Элли видит очки на ночном столике и подает их Марти. Тот надевает их, моргает, долго смотрит на нее и наконец произносит:
– Вы и на день не изменились с двадцати пяти лет.
– Я ни за что на свете не хотела бы вернуться в свои двадцать пять.
– Я вас не виню. Не важно. Ваша жизнь в шестьдесят наполнена событиями.
Элли обводит глазами номер, затем вновь смотрит на Марти:
– Я бы солгала, если бы сказала, что все простила.
– Не надо лгать.
– Но все так, как должно быть. Нравится вам такая мудрость?
Он тихонько смеется, стряхивает слезу с левого глаза.
– Дурным тоном было бы разводить мелодраму. Так что прощайте. Пожалуйста, берегите себя. Я считаю вас исключительным человеком, с которым мне выпало счастье встретиться.
Элли и не ждала, что ощутит такую тяжесть в груди.
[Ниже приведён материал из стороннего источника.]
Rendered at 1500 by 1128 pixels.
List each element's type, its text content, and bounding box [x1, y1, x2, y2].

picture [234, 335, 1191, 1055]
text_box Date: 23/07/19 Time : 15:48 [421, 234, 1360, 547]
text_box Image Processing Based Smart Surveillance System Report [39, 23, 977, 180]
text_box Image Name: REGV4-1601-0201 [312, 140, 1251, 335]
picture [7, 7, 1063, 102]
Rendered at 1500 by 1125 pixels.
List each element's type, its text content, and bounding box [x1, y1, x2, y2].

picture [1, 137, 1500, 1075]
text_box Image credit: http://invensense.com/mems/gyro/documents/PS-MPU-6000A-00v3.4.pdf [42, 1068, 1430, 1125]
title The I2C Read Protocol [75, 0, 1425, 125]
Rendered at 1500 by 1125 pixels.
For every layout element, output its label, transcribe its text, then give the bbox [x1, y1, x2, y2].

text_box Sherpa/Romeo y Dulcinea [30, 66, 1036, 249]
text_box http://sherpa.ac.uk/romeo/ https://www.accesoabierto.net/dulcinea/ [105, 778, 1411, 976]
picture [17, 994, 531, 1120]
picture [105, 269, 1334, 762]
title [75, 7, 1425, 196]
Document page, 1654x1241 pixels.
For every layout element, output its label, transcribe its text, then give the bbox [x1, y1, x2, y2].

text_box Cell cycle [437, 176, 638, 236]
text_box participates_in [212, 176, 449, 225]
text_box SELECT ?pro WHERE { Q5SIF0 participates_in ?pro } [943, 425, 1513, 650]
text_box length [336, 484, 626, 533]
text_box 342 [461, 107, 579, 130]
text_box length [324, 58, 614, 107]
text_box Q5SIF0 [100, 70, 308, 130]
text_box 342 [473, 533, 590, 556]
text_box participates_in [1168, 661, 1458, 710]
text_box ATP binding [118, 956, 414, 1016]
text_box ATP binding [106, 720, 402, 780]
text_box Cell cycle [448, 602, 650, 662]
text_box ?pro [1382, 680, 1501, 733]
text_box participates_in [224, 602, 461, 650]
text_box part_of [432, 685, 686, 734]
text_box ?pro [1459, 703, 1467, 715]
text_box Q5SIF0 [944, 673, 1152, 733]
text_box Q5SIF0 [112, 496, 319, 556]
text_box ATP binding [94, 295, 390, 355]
– И вы себя берегите, – говорит она.
Сейчас можно было бы обняться или поцеловаться, но этот момент уходит. Они медленно пожимают друг другу руки, потом она поворачивается к выходу. Марти закрывает за ней дверь и медленно идет к кровати, чтобы раздеться. Он знает, что не уснет, поэтому включает телевизор и щелкает пультом, меняя каналы. Наконец снимает слуховой аппарат, кладет на ночной столик, но оставляет телевизор включенным. Нила ругает его, когда он лежит у себя со стаканом сельтерской, без слухового аппарата, под бубнящий телевизор, вне времени. Целый вечер в почти беззвучном, серебристо-голубом свете. Так ему думается лучше всего – прошлое и настоящее сплавляются во что-то осмысленное. Он носит прошлое в кармане, как пузырек антацида. Ты переживаешь жену, потом коллег и друзей, потом бухгалтера и консьержа. Ты больше не ходишь в оперу, потому что мочевой пузырь не выдерживает до антракта. Для походов в гости нужна стратегия и калибрация слухового аппарата. Все твои спортивные пиджаки тебе велики, потому что ты усыхаешь, твоих плеч в них уже не видно. Ты ждешь смерти, не думая о ней. Это лицо, заглядывающее тебе в окно. Ты живешь в трех комнатах двадцатикомнатного триплекса, остальные закрыты, словно холерный барак. Живешь на руинах прошлого, жалеешь, что не был достойным, любящим, талантливым и смелым. Ты был эгоистичным и тщеславным, мог любить, но всегда давал меньше, чем имел. Ты копил и приберегал для себя. Жил среди красивых вещей. Картины у тебя на стенах, голландские речки и фламандские крестьянские празднества, темнеют от времени, но связывают тебя с родом корабелов и банкиров, смотревших на них на исходе собственных дней. Подобно деревьям, они дышали воздухом вокруг себя, а теперь выдыхают атомы и молекулы прежних владельцев. Они могут просуществовать тысячи лет, эти картины, и это поддерживает тебя, когда ты плывешь над поверхностью сна. Скользишь по пруду, называла это Рейчел, или это ты ей так когда-то сказал? Надо выключить свет, но ты не хочешь вставать. Ты оставишь лампы гореть всю ночь.